(EJERCICIOS PROPUESTOS)
1. Según el texto sobre las restricciones, ¿qué grupo de edad desperdicia menos alimentos de acuerdo con la encuesta citada?
2. Indique si cada afirmación concuerda con el texto sobre las restricciones, respondiendo sí o no y citando literalmente las palabras que lo deciden: (a) la encuesta fue elaborada por el Instituto Silestone para el Ministerio de Agricultura, Pesca y Alimentación; (b) los baby boomers son quienes menos alimentos desperdician; (c) la generación de quien escribe acudía con frecuencia a restaurantes.
3. Prosiga el texto sobre las restricciones y el consumismo a partir de su última oración.

(FRAGMENTO DEL DOCUMENTO)
□ □ □
Del racionamiento a las restricciones

¿Podrán las nuevas generaciones acostumbrarse a restringir el consumismo?

La palabra de este verano se pronuncia en plural: restricciones. No se habla de otra cosa más que de los sacrificios que vamos a tener que hacer en un otoño que este año más que caliente, como venía siendo habitual, será frío. O igual las dos cosas, a juzgar por lo mucho que vamos a tener que racionar en los próximos meses. Muchos suministros que antes dilapidábamos alegremente -el gas, la luz, el agua, la comida- se verán restringidos de forma drástica, bien por su escasez, bien por la desmesurada subida de precios.

Los mayores del baby boom -los nacidos a finales de los cincuenta- llegamos a oír hablar mucho de la cartilla de racionamiento, de alimentarse a base de fariñes y nabos, del hambre del 41. Incluso heredamos hábitos de nuestros padres que causaban hilaridad a nuestros hijos. Rebañamos los platos como si no hubiera un mañana, besamos el pan antes de tirarlo, reutilizamos las sobras y hasta comemos los yogures caducados.

Para sorpresa de todos, una encuesta del Instituto Silestone para el Ministerio de Agricultura, Pesca y Alimentación, hecha pública esta misma semana por varios medios, revela que los menores de 35 años son los que menos alimentos desperdician. Y, en cambio, los baby boomers, los que más. No puede ser, nos decimos los que nacimos al principio de la franja generacional. Esos serán los que nacieron ya bien entrada la década de los sesenta, con el consumismo, los que se criaron bien alimentados a base de bífidus, aguacates o cereales.

Por lo que se ve, los menores de 35 años ya veían venir el nubarrón de las restricciones y se anticiparon administrando racionalmente los alimentos. Ahora se entiende la profusión de las ‘doggy bags’ -eufemismo para justificar que nos llevemos a casa lo que nos sobra en el restaurante-, de las muy apetitosas recetas a base de restos de comida, o la obsesión por hacer una lista de la compra raquítica. Todo eso, en realidad, ya lo practicábamos los de nuestra generación: no íbamos a restaurantes más que en grandes eventos familiares, la gran mayoría no teníamos mascotas, cenábamos las sobras de la comida y comprábamos en función de los precios y no de las apetencias.
□ □ □
(DATOS DE PARTIDA)
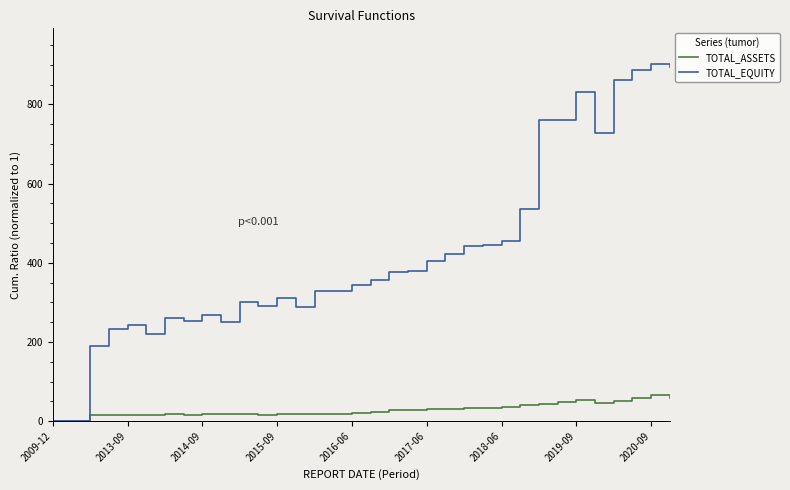

Rank the series by their average value, from highest to lowest.

TOTAL_EQUITY, TOTAL_ASSETS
□ □ □
(SOLUCIONES POR EJERCICIO)
1. Los menores de 35 años.

2.
(a) Sí: "una encuesta del Instituto Silestone para el Ministerio de Agricultura, Pesca y Alimentación".
(b) No: "Y, en cambio, los baby boomers, los que más."
(c) No: "no íbamos a restaurantes más que en grandes eventos familiares".

3.
El problema es serio. El Ministerio ha aprovechado la presentación de la encuesta para decirnos que uno de cada tres hogares necesita modificar sus hábitos para reducir el despilfarro alimentario. Cada español tira a la basura más de medio kilo de comida a la semana. Al año se desperdician en España, según datos oficiales, 1.400 millones de kilos de alimentos. Y, lo que es peor, de esa cifra astronómica el 75 por ciento no son desperdicios, sino productos sin abrir. En nuestra época, nuestros padres hubieran exclamado aquello de “y en África los niños muriendo de hambre”.

En estos tiempos, las recomendaciones de los padres las ha asumido el Estado en forma de decreto. De hecho, el departamento que dirige el discreto ministro Josep María Planas presentó en el Consejo de Ministros del 6 de junio la Ley de Prevención de las Pérdidas y el Desperdicio Alimentario, que entrará en vigor en 2023, año que ya podemos considerar fatídico, cinco meses antes de que empiece, por la cantidad de restricciones anunciadas.

La ley incluye una serie de buenas prácticas para corregir nuestra conducta. Algunas tan curiosas como evitar que "los establecimientos comerciales dispongan de líneas de venta productos feos, imperfectos o poco estéticos" o "incentivar la venta de productos con la fecha de consumo preferente o de caducidad próxima". Y cómo no, un capítulo dedicado al régimen sancionador, con multas que oscilan entre los 2.001 y los 60.000 euros.

Volviendo al sorprendente dato de que los menores de 35 años desperdician menos comida, hay que tener en cuenta que hoy, a diferencia de épocas pasadas, son muchos los que viven solos, lo que facilita una mejor administración. Y otro factor, recogido en la encuesta, la mayoría no tiran la comida por solidaridad con los famélicos, sino por el alto riesgo medioambiental que supone la acumulación de residuos.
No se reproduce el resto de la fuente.